Jak Krzysztof Mączyński dla Adama Nawałki
Polska reprezentacja personalnie wygląda bardzo dobrze. Składają się na to zwłaszcza kluby, w których nasi kadrowicze występują: Bayern Monachium, Juventus, Napoli, ekipy z Bundesligi… A mimo tego, w takich starciach jak z Ukrainą, to niepozorny Jacek Góralski zwraca na siebie największą uwagę. W duecie z Mateuszem Klichem to właśnie zawodnik Kairatu Ałmaty prezentował się lepiej w destrukcji, a przy tym, wbrew obiegowej opinii, dodawał sporo od siebie w kreowaniu akcji.
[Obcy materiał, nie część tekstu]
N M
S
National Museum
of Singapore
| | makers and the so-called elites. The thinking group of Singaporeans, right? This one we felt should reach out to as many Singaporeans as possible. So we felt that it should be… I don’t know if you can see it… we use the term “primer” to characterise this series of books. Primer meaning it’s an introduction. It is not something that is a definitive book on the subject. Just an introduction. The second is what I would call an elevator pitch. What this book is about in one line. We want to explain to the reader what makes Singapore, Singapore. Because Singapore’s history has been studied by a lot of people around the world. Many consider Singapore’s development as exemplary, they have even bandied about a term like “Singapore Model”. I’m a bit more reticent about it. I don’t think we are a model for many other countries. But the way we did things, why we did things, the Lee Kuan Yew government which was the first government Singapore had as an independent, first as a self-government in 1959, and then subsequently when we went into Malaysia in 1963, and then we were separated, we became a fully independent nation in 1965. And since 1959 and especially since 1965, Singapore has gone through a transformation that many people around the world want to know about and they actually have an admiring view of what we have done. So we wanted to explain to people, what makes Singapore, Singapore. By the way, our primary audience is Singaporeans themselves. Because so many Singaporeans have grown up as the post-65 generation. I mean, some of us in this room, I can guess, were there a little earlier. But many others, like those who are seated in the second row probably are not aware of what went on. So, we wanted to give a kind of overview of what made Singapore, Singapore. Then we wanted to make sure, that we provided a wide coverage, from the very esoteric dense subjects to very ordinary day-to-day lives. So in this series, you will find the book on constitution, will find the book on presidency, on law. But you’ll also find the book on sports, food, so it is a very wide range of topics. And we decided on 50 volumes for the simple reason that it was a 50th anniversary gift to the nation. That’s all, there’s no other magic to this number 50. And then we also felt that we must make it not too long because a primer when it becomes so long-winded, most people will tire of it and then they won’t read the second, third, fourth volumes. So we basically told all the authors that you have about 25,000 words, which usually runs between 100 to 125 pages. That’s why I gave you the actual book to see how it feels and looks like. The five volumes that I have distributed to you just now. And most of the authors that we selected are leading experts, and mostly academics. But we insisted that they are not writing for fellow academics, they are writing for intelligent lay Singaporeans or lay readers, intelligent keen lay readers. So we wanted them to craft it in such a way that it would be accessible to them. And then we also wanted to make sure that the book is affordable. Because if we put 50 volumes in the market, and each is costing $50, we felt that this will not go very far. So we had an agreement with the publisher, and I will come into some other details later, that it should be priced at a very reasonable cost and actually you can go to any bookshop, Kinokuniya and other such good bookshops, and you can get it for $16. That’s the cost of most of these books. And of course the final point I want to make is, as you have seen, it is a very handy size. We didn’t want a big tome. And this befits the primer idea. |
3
Nie zamierzam robić z niego nowego reżysera czy tempomatu drugiej linii, bo wyraźnie nie ma do tego predyspozycji. Mimo tego, ostatnie zgrupowania pokazują, że wspomniana linia pomocy prezentuje się lepiej, gdy znajduje się w niej zawodnik Kairatu. Góralski w biało-czerwonej koszulce haruje jak wół, a przy tym jest regularny. W tym samym czasie cieszymy się, gdy Mateusz Klich czy Karol Linetty zagrają jedno dobre spotkanie, by zniknąć w kolejnym. O Piotrze Zielińskim powiedziano już chyba wszystko, a pozycja zawodnika Napoli, o którym Pepe Reina wypowiedział się niedawno, że jest zawodnikiem na skalę Barcelony czy Realu Madryt, jest w kadrze nienaruszalna.
Pytanie brzmi, czy czasem nie przymykamy oczu na gorsze występy pewnych kadrowiczów, bo rynek zweryfikował ich na tyle pozytywnie, że występują w mocnych zespołach. Boisko jest jednak bezstronne i w sporządzonym przez niego egzaminie lepiej wypada ostatnio zawodnik, którego klubowego herbu przeciętny Polak nie byłby w stanie opisać nawet w przybliżeniu. Zawodnik, od którego nie możemy spodziewać się fajerwerków. Z podobnych powodów kwestionowany był w 2016 roku Krzysztof Mączyński. Adam Nawałka wiedział jednak doskonale, że reprezentacja to nie tylko zlepek indywidualności, tylko drużyna, w której każdy ma do wykonania pewną rolę. I tak, jak Mączyński musiał pojechać na Euro 2016, tak – na ten moment – wszystko wskazuje na to, że Jacek Góralski wystąpi w biało-czerwonej koszulce na mistrzostwach Europy w przyszłym roku. Zresztą, w pełni zasłużenie.